==== EXTRACTED INFORMATION
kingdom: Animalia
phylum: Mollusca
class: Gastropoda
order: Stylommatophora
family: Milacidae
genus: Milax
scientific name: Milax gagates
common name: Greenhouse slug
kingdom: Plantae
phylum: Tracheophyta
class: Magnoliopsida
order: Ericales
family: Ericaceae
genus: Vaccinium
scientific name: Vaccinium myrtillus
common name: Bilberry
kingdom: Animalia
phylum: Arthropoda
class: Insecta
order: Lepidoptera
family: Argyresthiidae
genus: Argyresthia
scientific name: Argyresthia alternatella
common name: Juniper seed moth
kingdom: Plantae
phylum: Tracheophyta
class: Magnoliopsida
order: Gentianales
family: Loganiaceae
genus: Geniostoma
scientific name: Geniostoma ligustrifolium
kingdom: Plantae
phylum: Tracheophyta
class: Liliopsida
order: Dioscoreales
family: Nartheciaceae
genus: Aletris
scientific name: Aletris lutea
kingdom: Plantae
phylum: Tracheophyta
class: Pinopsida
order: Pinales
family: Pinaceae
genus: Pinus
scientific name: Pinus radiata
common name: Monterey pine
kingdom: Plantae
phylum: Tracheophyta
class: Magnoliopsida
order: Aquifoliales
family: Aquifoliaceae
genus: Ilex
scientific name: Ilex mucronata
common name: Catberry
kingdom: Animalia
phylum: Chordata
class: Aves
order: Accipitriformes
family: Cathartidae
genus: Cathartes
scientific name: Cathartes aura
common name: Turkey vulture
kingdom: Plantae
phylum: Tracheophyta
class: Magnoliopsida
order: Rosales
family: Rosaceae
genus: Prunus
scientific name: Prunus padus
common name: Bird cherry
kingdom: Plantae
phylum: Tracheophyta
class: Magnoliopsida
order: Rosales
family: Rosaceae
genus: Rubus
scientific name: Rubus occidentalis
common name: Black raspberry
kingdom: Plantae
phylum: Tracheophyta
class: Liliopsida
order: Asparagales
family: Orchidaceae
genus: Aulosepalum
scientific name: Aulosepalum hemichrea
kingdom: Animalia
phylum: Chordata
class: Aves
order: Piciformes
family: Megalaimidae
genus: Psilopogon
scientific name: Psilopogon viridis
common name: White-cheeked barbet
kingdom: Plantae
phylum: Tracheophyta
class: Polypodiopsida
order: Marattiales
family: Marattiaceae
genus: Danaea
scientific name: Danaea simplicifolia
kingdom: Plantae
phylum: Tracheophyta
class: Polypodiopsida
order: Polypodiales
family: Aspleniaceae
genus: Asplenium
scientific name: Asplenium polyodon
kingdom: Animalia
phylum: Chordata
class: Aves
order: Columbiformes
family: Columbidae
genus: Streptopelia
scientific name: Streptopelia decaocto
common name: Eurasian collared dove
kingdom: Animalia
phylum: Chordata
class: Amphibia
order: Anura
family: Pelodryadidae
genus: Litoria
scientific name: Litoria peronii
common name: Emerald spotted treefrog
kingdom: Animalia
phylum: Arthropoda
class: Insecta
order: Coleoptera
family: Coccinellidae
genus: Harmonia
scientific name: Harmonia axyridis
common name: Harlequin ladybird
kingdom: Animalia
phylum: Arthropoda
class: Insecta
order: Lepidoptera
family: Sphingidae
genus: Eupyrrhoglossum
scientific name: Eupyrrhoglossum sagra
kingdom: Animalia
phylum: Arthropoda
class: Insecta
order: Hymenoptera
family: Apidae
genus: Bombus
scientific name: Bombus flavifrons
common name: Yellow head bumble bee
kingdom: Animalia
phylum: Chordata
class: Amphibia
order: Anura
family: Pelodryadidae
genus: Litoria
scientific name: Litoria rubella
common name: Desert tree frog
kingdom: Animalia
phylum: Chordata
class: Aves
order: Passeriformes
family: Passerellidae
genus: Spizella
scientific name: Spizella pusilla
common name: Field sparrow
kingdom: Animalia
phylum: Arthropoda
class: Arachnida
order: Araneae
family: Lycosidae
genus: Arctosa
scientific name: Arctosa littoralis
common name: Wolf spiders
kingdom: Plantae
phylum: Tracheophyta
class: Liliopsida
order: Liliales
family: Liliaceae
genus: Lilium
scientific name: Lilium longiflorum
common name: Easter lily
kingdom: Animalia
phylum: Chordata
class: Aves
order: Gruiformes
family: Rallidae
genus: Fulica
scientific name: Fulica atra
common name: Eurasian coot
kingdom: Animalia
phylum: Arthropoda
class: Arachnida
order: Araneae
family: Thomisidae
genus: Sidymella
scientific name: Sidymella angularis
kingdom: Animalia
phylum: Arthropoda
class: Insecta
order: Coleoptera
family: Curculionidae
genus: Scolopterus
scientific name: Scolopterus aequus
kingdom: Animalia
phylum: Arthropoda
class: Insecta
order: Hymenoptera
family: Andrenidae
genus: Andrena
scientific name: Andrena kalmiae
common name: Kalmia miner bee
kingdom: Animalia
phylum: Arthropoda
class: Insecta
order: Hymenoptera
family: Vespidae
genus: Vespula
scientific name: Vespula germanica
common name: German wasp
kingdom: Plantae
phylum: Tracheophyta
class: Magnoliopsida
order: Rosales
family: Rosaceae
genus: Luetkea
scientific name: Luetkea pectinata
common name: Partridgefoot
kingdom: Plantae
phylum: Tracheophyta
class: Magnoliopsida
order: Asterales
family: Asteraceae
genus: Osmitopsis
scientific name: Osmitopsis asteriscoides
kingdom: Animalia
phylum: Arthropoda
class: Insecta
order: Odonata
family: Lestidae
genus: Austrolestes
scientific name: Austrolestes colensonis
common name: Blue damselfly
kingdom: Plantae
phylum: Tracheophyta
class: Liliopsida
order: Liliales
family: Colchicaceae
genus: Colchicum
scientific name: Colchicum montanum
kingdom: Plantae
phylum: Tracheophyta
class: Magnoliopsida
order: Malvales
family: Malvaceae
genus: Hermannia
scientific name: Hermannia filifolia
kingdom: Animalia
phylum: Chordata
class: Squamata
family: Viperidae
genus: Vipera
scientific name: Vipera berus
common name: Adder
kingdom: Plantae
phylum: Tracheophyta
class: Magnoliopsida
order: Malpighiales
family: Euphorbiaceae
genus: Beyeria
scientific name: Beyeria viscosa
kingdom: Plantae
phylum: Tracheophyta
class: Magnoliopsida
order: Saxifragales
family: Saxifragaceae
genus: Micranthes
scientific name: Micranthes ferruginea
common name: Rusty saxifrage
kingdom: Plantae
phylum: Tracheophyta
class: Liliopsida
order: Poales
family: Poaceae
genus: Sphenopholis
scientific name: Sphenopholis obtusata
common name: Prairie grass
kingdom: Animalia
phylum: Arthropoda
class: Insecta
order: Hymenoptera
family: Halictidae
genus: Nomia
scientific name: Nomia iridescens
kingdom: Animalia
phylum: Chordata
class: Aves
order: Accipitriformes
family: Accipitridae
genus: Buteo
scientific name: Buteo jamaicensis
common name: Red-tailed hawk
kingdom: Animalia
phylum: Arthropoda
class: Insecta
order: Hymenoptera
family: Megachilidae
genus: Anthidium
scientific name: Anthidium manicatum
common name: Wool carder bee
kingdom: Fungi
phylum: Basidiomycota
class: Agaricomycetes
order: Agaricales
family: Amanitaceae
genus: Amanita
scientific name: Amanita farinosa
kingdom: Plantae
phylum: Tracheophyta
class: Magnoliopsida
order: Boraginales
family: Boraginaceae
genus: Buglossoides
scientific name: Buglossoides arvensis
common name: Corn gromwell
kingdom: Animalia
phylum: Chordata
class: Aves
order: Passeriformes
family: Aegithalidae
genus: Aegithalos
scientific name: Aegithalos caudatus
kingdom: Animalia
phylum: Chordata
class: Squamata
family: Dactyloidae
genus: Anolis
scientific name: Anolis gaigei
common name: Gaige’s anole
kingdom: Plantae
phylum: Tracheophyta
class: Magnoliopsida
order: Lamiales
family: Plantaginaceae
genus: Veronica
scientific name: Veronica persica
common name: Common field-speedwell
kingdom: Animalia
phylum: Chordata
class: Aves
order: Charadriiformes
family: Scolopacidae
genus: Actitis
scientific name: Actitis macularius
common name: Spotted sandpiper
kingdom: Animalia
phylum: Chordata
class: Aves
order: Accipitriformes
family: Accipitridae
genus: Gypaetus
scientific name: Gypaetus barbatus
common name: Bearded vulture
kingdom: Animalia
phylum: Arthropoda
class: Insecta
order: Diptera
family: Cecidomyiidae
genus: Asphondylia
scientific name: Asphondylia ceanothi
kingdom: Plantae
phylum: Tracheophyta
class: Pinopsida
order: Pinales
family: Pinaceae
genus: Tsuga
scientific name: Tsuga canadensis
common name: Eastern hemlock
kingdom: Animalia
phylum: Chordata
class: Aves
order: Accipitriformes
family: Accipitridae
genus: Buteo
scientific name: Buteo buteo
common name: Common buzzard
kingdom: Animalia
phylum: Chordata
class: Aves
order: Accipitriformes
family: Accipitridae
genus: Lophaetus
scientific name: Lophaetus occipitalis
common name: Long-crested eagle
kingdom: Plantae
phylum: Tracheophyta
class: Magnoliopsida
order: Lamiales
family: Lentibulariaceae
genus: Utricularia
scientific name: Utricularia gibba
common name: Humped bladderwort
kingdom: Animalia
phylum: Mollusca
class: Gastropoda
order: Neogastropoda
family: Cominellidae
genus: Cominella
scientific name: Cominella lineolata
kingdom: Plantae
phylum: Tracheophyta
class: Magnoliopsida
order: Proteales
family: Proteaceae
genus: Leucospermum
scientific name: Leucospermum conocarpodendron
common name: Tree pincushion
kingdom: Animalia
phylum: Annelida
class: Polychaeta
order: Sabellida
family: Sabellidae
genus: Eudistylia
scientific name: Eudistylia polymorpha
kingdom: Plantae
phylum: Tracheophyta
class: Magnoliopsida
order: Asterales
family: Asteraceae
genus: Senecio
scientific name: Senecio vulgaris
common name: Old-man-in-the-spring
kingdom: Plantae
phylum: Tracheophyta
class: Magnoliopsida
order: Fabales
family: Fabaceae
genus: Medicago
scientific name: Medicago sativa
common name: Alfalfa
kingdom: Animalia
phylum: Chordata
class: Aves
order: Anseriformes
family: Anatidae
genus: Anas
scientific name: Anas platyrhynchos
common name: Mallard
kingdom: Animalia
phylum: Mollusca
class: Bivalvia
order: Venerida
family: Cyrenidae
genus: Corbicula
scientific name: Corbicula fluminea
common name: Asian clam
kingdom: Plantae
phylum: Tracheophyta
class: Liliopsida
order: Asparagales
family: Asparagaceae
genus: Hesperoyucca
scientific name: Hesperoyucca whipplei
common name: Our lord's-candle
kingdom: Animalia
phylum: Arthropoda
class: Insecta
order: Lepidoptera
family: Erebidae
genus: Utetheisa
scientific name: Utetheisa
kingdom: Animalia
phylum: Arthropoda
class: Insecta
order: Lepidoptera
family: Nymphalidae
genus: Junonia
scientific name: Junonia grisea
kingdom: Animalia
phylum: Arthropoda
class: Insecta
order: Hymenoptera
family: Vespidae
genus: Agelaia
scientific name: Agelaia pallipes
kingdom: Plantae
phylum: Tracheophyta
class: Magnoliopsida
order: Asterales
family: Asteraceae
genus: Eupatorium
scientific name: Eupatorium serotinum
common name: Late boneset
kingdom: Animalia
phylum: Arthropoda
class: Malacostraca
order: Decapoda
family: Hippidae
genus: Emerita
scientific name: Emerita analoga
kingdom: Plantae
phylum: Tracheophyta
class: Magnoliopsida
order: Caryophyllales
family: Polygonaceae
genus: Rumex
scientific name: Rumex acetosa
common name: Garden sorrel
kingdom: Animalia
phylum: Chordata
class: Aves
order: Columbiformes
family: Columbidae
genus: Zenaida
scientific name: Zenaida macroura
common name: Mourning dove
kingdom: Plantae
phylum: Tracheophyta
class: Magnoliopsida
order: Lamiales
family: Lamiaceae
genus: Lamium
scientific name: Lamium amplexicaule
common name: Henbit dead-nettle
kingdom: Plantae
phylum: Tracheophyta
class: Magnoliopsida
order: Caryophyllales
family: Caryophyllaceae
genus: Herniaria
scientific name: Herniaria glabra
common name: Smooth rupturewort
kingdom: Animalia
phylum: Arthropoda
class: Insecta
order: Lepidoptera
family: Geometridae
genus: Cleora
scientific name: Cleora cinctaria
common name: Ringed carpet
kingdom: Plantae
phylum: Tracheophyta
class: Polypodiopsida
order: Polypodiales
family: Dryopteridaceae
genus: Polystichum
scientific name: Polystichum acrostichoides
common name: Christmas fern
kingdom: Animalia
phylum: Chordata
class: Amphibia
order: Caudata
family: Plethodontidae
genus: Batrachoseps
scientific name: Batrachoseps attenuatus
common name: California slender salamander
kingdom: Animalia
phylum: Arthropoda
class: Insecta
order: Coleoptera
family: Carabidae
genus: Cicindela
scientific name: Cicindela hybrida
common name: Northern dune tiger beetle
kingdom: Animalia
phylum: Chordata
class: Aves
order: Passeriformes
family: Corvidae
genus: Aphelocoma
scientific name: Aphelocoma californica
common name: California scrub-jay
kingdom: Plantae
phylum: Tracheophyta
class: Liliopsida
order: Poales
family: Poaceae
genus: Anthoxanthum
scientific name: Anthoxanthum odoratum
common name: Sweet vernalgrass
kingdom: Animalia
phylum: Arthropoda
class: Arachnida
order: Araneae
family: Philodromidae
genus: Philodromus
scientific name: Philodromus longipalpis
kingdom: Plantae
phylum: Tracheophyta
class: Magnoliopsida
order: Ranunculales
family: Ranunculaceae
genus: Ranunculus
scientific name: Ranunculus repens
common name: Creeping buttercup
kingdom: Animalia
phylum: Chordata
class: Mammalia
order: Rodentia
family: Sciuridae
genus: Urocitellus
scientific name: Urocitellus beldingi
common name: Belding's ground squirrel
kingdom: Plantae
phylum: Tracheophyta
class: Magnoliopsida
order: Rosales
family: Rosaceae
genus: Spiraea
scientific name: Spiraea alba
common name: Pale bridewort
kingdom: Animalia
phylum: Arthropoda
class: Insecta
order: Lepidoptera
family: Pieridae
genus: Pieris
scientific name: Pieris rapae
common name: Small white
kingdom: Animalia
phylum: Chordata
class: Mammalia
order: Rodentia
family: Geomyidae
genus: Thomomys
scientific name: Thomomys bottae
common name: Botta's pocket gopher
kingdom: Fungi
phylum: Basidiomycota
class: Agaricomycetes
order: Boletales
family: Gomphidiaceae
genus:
========
▸ PROBLEM TO WORK ON
Quote the lines of the entries above word for word, starting at the line that contains "genus: Aulosepalum" and ending with the line that contains "order: Marattiales", both included.

▸ TASK OUTPUT
genus: Aulosepalum
scientific name: Aulosepalum hemichrea
kingdom: Animalia
phylum: Chordata
class: Aves
order: Piciformes
family: Megalaimidae
genus: Psilopogon
scientific name: Psilopogon viridis
common name: White-cheeked barbet
kingdom: Plantae
phylum: Tracheophyta
class: Polypodiopsida
order: Marattiales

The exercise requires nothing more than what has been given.